Setelah melalui proses antre pemeriksaan tiket, berjalan kaki menuju pesawat, akhirnya tempat duduk sesuai nomor kursi saya dapatkan. Kaki saya benar-benar letih. Badan masih mengeluarkan keringat. Biasanya saat berada di dalam pesawat saya perlu memakai jaket agar tidak kedinginan. Kali ini tidak butuh. Badan terasa hangat. Apalagi posisi duduk di dekat jendela.
Tiga ibu pengawas berada di kursi deretan tepat di belakang kami sehingga saya dapat memotret mereka. Pak Jumio yang berada di samping saya tengah menunduk karena memegang gawai yang aktif. Usai mengambil gambar (memotret), pandangan mata saya segera saya arahkan keluar jendela. Saya dapat melihat pesawat yang agak jauh dari posisi parkir pesawat kami.
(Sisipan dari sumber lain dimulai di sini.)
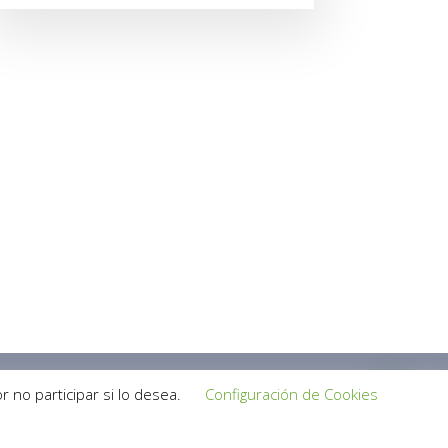
 no participar si lo desea.
Configuración de Cookies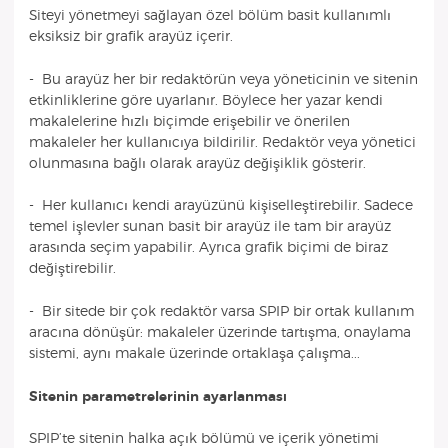
Siteyi yönetmeyi sağlayan özel bölüm basit kullanımlı
eksiksiz bir grafik arayüz içerir.
- Bu arayüz her bir redaktörün veya yöneticinin ve sitenin
etkinliklerine göre uyarlanır. Böylece her yazar kendi
makalelerine hızlı biçimde erişebilir ve önerilen
makaleler her kullanıcıya bildirilir. Redaktör veya yönetici
olunmasına bağlı olarak arayüz değişiklik gösterir.
- Her kullanıcı kendi arayüzünü kişiselleştirebilir. Sadece
temel işlevler sunan basit bir arayüz ile tam bir arayüz
arasında seçim yapabilir. Ayrıca grafik biçimi de biraz
değiştirebilir.
- Bir sitede bir çok redaktör varsa SPIP bir ortak kullanım
aracına dönüşür: makaleler üzerinde tartışma, onaylama
sistemi, aynı makale üzerinde ortaklaşa çalışma...
Sitenin parametrelerinin ayarlanması
SPIP’te sitenin halka açık bölümü ve içerik yönetimi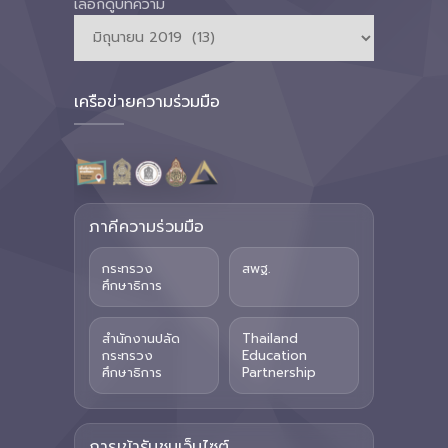
เลือกดูบทความ
เครือข่ายความร่วมมือ
ภาคีความร่วมมือ
กระทรวง
สพฐ.
ศึกษาธิการ
สำนักงานปลัด
Thailand
กระทรวง
Education
ศึกษาธิการ
Partnership
การเข้ารับชมเว็บไซต์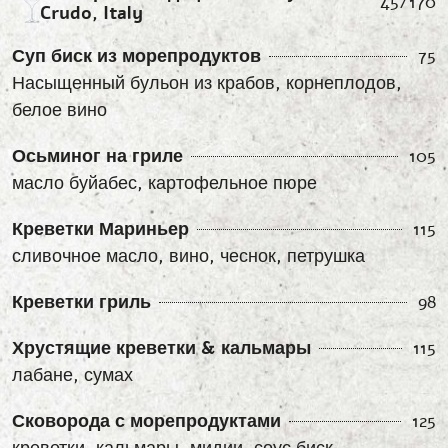
45/170
Crudo, Italy
Суп биск из морепродуктов
75
Насыщенный бульон из крабов, корнеплодов,
белое вино
Осьминог на гриле
105
масло буйабес, картофельное пюре
Креветки Мариньер
115
сливочное масло, вино, чеснок, петрушка
Креветки гриль
98
Хрустящие креветки & кальмары
115
лабане, сумах
Сковорода с морепродуктами
125
креветки, кальмары, мидии, соус биск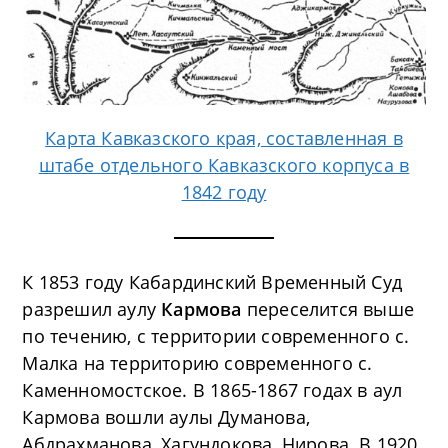
Карта Кавказского края, составленная в
штабе отдельного Кавказского корпуса в
1842 году
К 1853 году Кабардинский Временный Суд
разрешил аулу
Кармова
переселится выше
по течению, с территории современного с.
Малка на территорию современного с.
Каменномостское. В 1865-1867 годах в аул
Кармова вошли аулы Думанова,
Абдрахманова, Хагундокова, Нирова. В 1920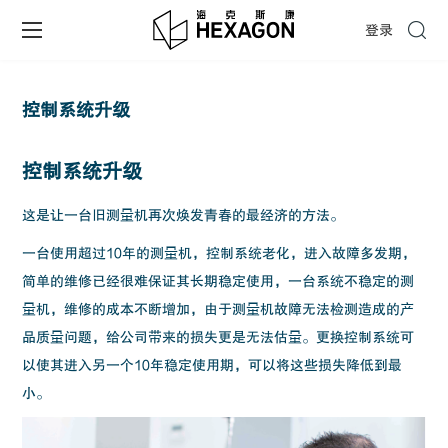
登录
控制系统升级
控制系统升级
这是让一台旧测量机再次焕发青春的最经济的方法。
一台使用超过10年的测量机，控制系统老化，进入故障多发期，
简单的维修已经很难保证其长期稳定使用，一台系统不稳定的测
量机，维修的成本不断增加，由于测量机故障无法检测造成的产
品质量问题，给公司带来的损失更是无法估量。更换控制系统可
以使其进入另一个10年稳定使用期，可以将这些损失降低到最
小。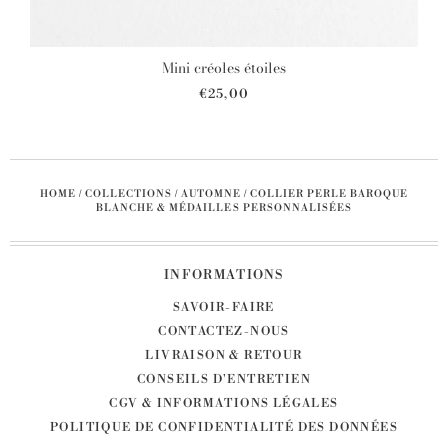
Mini créoles étoiles
€25,00
HOME
/
COLLECTIONS
/
AUTOMNE
/
COLLIER PERLE BAROQUE
BLANCHE & MÉDAILLES PERSONNALISÉES
INFORMATIONS
SAVOIR-FAIRE
CONTACTEZ-NOUS
LIVRAISON & RETOUR
CONSEILS D'ENTRETIEN
CGV & INFORMATIONS LÉGALES
POLITIQUE DE CONFIDENTIALITÉ DES DONNÉES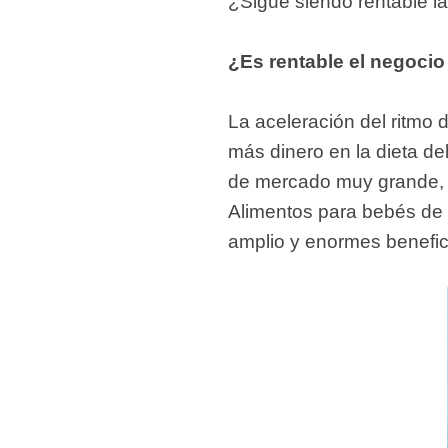
¿Sigue siendo rentable la 
fideos
¿Es rentable el negoci
La aceleración del ritmo 
más dinero en la dieta d
de mercado muy grande, s
Alimentos para bebés de
amplio y enormes benefic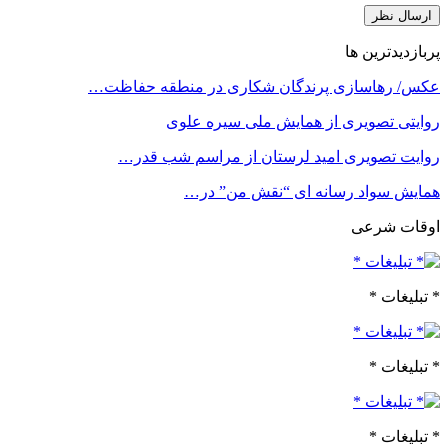
پربازدیدترین ها
عکس/ رهاسازی پرندگان شکاری در منطقه حفاظت…
روایتی تصویری از همایش ملی سیره علوی
روایت تصویری امید لرستان از مراسم شب قدر…
همایش سواد رسانه ای “نقش من” در…
اوقات شرعی
* تبلیغات *
* تبلیغات *
* تبلیغات *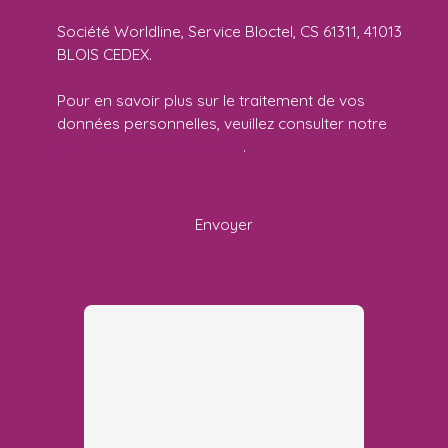
Société Worldline, Service Bloctel, CS 61311, 41013
BLOIS CEDEX.
Pour en savoir plus sur le traitement de vos
données personnelles, veuillez consulter notre
politique de confidentialité
.
Envoyer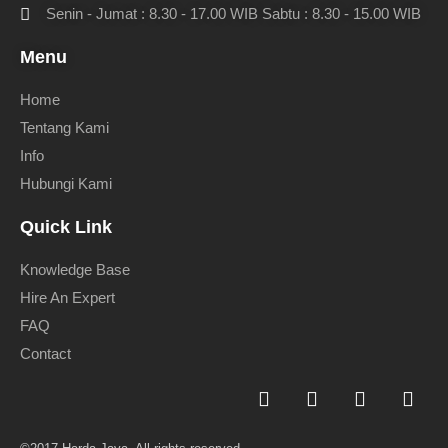
Senin - Jumat : 8.30 - 17.00 WIB Sabtu : 8.30 - 15.00 WIB
Menu
Home
Tentang Kami
Info
Hubungi Kami
Quick Link
Knowledge Base
Hire An Expert
FAQ
Contact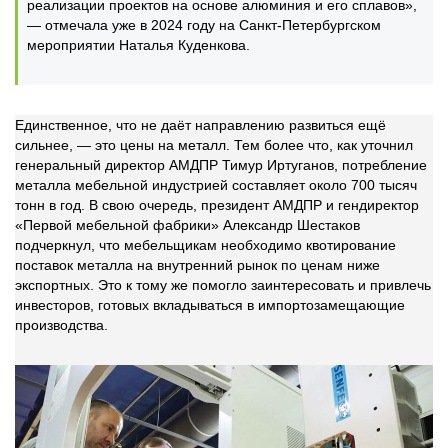
реализации проектов на основе алюминия и его сплавов»,
— отмечала уже в 2024 году на Санкт-Петербургском
мероприятии Наталья Куденкова.
Единственное, что не даёт направлению развиться ещё
сильнее, ― это цены на металл. Тем более что, как уточнил
генеральный директор АМДПР Тимур Иртуганов, потребление
металла мебельной индустрией составляет около 700 тысяч
тонн в год. В свою очередь, президент АМДПР и гендиректор
«Первой мебельной фабрики» Александр Шестаков
подчеркнул, что мебельщикам необходимо квотирование
поставок металла на внутренний рынок по ценам ниже
экспортных. Это к тому же помогло заинтересовать и привлечь
инвесторов, готовых вкладываться в импортозамещающие
производства.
Petugas yang sedang bekerja di bawah juga dapat saya lihat dengan jelas. Tulisan nama bandara juga sempat saya abadikan (dipotret)
Meskipun dari jarak jauh, papan nama bandara dapat saya foto. Ada tulisan dengan huruf bahasa daerah di atas tulisan dengan huruf latin. Kesibukan di siang hari itu terlihat dari dalam pesawat. Saya mengamati sambil mengira-ngira, apa yang sedang dilakukan oleh para petugas di bawah.
Setelah pesawat meninggalkan landasan, tanpa malu-malu saya mulai menyantap nasi kuning yang saya beli dengan harga Rp 46.000 (empat puluh enam ribu rupiah) satu bungkus mika. Pak Jumio saya tawari tidak mau karena memang hanya satu bungkus. Meskipun sebelumnya saya sudah makan satu bungkus roti pemberian ibu-ibu pengawas yang duduk pada deret di belakang kami, perut saya benar-benar masih terasa lapar.
Penerbangan berlangsung sesuai jadwal. Petugas dalam pesawat mengumumkan saat pesawat hampir mendarat di bandara Sepinggan, Balikpapan. Rasa hati benar-benar bahagia saat pesawat mendarat dengan mulus. Kami bergegas mengemasi barang-barang bawaan.
Saat-saat cukup menegangkan adalah ketika menunggu barang yang dibagasikan. Rasa was-was hadir. Pertanyaan 'apakah barang saya masih aman, apakah pembungkus masih baik, apakah barang tidak tercecer', selalu muncul ketika satu per satu tas, koper, dan kardus berjalan di depan kami melalui alat yang berputar berkeliling.
Setelah tas punggung yang di-wrapping saya dapatkan, segera kami keluar dari bandara. Sebelum meninggalkan bandara, saya membeli tiket angkutan taksi dari bandara menuju pelabuhan kapal klotok di Kapung Baru Tengah. Mobil sudah antre menunggu penumpang. Dua kardus kecil segera dimasukkan dalam bagasi mobil. Demikian pula satu tas pungung yang di-wrapping. Satu tas punggung yang semula menempel di punggung saya segera saya letakkan pada kursi taksi bagian tengah.
Saya duduk seorang diri dalam taksi itu. Empat teman pengawas lain menuju arah berbeda. Mereka akan menuju Pelabuhan Semayang sedangkan saya menuju Pelabuhan Kampung Baru Tengah. Saya memilih menggunakan kapal klotok menuju pelabuhan Penajam.
Kapal klotok nomor 22 yang saya naiki setelah turun dari taksi bandara. Penumpang langsung penuh. Saya lihat ada anak-anak berjualan kue. Saya panggil anak itu dan saya wawancarai. Pertama-tama saya tanya apakah anak itu bersekolah. Ia jawab bahwa sudah bersekolah kelas satu.
"Satu bungkus berapa harganya?" saya tanya harga kue bingka mini yang dijualnya selain jagung rebus.
"Lima ribu!"
"Kalau uang saya sepuluh ribu dapat berapa?"
"Dua!"
Anak itu dengan senyum gembira menerima uang yang saya berikan. Dua bungus kue bingka mini pun saya terima. Tidak lama kemudian kapal klotok pun meninggalkan pelabuhan  Kampung Baru Tengah.